The extraordinary four-winged P.B.31E Nighthawk proved a spectacularly futile attempt to contribute to Britain’s defence against night -time raids by German airships. The idea of a night-flying quadruplane Zeppelin-hunter was the brainchild of the eccentric British avintiou pioneer Noe Pemberton Billing. It was first embodied in  the short-lived P.B.29E, which appeared in early 1916. Powered by two 90-hp Austro-Daimler engines, it had a gunner’s nacelle between the upper two wings and a searchlight in the nose.
The P.B.29E was followed by the rather more substantial P.B.31E. Another towering quadruplane, this was powered by two Anzani engines and accommodated its crew in an enclosed cabin. Again there was a nose-mounted searchlight, but a nose-gunner’s
position was provided in addition to the nacelle above the cabin. The aircraft was supposedly capable of flying for 18 hours.
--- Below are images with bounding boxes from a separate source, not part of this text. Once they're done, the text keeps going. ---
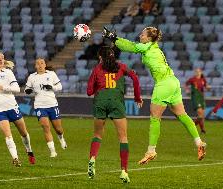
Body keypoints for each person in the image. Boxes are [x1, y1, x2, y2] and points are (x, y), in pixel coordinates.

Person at [103, 26, 206, 165]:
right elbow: (132, 45)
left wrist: (114, 38)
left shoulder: (146, 47)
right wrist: (116, 39)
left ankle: (151, 151)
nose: (140, 35)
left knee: (155, 117)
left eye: (143, 34)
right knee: (182, 115)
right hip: (173, 82)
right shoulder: (154, 47)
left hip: (163, 83)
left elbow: (130, 46)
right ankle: (199, 142)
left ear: (149, 38)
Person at [86, 46, 143, 183]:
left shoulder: (97, 69)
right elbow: (135, 78)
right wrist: (137, 97)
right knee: (123, 138)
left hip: (100, 101)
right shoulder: (122, 66)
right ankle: (124, 171)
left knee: (97, 135)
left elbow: (89, 91)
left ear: (100, 57)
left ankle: (92, 159)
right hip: (116, 102)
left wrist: (98, 89)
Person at [24, 58, 67, 158]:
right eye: (37, 63)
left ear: (45, 65)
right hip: (40, 106)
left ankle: (61, 138)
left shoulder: (51, 74)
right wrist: (28, 91)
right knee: (46, 127)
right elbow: (27, 89)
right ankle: (52, 151)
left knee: (58, 129)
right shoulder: (32, 77)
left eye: (42, 63)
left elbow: (60, 87)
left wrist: (51, 87)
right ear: (35, 66)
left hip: (52, 105)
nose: (39, 65)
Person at [185, 68, 211, 134]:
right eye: (196, 71)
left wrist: (208, 88)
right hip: (195, 98)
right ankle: (191, 127)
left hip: (201, 98)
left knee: (202, 115)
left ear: (201, 72)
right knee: (200, 114)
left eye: (199, 71)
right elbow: (186, 84)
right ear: (195, 72)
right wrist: (187, 90)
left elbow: (207, 87)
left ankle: (202, 130)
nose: (197, 72)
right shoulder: (192, 79)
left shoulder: (203, 79)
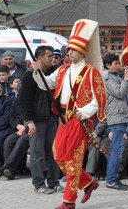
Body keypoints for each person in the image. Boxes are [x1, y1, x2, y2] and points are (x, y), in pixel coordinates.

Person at [36, 19, 107, 209]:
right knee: (58, 154)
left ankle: (69, 201)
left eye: (73, 50)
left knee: (73, 158)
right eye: (68, 50)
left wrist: (84, 112)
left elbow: (99, 99)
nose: (69, 53)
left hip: (80, 119)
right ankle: (88, 182)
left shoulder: (92, 72)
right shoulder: (62, 70)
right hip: (64, 118)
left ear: (82, 52)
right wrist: (37, 73)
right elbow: (46, 84)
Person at [18, 45, 63, 194]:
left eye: (53, 56)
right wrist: (29, 121)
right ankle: (38, 184)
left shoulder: (50, 73)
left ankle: (53, 182)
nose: (52, 59)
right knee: (37, 153)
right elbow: (25, 100)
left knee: (54, 152)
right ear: (39, 58)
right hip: (36, 119)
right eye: (49, 56)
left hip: (51, 118)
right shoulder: (30, 75)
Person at [101, 53, 128, 191]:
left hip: (122, 115)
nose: (119, 65)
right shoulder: (107, 77)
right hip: (116, 115)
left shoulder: (116, 77)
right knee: (116, 149)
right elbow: (119, 93)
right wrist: (126, 79)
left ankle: (113, 178)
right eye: (116, 63)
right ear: (108, 65)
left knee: (117, 148)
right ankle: (111, 180)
The idea was that numbers of Nighthawks would ascend to altitude and patrol designated areas of the night skies until a raiding German airship was sighted, then launch an attack.
Unfortunately, the aircraft’s performance was far poorer than predicted, taking an hour to climb to 10.000ft and reaching a mere
75mph. First flown in February 1917, it was scrapped in the following July.